I was the shadow of the waxwing slain
By the false azure in the windowpane
*
“Pale Fire is a Jack-in-the-box, a Faberge gem, a clockwork toy, a chess problem, an infernal machine, a trap to catch reviewers, a cat-and-mouse game, a do-it-yourself novel. It consists of a 999-line poem of four cantos in heroic couplets together with an editor’s preface, notes, index, and proof-corrections. When the separate parts are assembled, according to the manufacturer’s directions, and fitted together with the help of clues and cross-references, which must be hunted down as in a paper-chase, a novel on several levels is revealed, and these ‘levels’ are not the customary ‘levels of meaning’ of modernist criticism but planes in a fictive space, rather like those houses of memory in medieval mnemonic science, where words, facts, and numbers were stored till wanted in various rooms and attics, or like the Houses of astrology into which the heavens are divided.
…
“The real, real story, the plane of ordinary sanity and common sense, the reader’s presumed plane, cannot be accepted as final. The explanation that Botkin is mad will totally satisfy only Professors H. and C. and their consorts, who can put aside Pale Fire as a detective story, with the reader racing the author to the solution. Pale Fire is not a detective story, though it includes one. Each plane or level in its shadow box proves to be a false bottom; there is an infinite perspective regression, for the book is a book of mirrors.
…
“Nabokov’s tenderness for human eccentricity, for the freak, the ‘deviate,’ is partly the naturalist’s taste for the curious. But his fond, wry compassion for the lone black piece on the board goes deeper than classificatory science or the collector’s choplicking. Love is the burden of Pale Fire, love and loss. Love is felt as a kind of homesickness, that yearning for union described by Plato, the pining for the other half of a once-whole body, the straining of the soul’s black horse to unite with the white.

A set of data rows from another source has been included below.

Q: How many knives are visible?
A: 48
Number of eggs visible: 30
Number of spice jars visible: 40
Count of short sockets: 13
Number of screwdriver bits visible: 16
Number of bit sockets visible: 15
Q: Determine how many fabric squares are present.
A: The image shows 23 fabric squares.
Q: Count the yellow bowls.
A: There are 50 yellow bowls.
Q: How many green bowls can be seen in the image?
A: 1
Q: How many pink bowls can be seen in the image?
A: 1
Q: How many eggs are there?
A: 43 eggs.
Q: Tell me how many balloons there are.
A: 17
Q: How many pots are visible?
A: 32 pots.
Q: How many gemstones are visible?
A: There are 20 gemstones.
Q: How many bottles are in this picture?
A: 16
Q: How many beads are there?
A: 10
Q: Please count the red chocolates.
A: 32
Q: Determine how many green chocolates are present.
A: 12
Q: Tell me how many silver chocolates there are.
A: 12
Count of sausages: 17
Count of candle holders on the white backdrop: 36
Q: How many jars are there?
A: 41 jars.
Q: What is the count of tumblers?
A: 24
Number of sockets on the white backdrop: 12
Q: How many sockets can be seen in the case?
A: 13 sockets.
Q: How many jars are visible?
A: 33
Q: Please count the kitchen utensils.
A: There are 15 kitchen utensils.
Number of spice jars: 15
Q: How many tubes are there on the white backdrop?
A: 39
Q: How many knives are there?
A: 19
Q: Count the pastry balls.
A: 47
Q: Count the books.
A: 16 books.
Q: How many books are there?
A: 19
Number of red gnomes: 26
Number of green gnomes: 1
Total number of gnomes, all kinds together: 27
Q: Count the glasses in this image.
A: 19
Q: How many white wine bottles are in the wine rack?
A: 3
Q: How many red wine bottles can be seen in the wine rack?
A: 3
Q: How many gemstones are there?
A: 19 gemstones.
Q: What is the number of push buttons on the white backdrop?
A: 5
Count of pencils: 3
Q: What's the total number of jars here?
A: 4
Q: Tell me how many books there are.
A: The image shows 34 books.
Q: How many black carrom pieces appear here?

The sense of loss in love, of separation (the room beyond, projected onto the snow, the phantom moves of the chess knight, that deviate piece, off the board’s edge onto ghostly squares), binds mortal men in a common pattern—the elderly couple watching TV in a lighted room, and the ‘queer’ neighbor watching them from his window. But it is most poignant in the outsider: the homely daughter stood up by her date, the refugee, the “queen,” the bird smashed on the window pane.
…
“I have not been able to find, in Shakespeare or anywhere else, the source of ‘pale fire.’ In the commentary there is an account of the poet burning his rejected drafts in ‘the pale fire of the incinerator.’ An amusing sidelight on the question may be provided by the word ingle, used by Kinbote to mean a catamite or boy favorite, but which also means blaze, from the Gaelic word for fire. A Helena Rubinstein product is called Pale Fire. I think too of the pale fire of opals and of Wordsworth, one of the patron saints of the grotesquely named Wordsmith College: ‘Life like a dome of many-colored glass / Stains the pale radiance of eternity.’ Whether the visible world is a prismatic reflection of eternity or vice versa is perhaps immaterial, like the question of which came first, the chicken or the egg. In the game of signaling back and forth with mirrors, which may be man’s relation with the cosmos, there is perhaps no before or after, only distance—separation—and, across it, the agitated flashing of the ART semaphore.
In any case, this centaur-work of Nabokov’s, half poem, half prose, this merman of the deep, is a creation of perfect beauty, symmetry, strangeness, originality, and moral truth. Pretending to be a curio, it cannot disguise the fact that it is one of the very great works of art of this century, the modern novel that everyone thought dead and that was only playing possum.”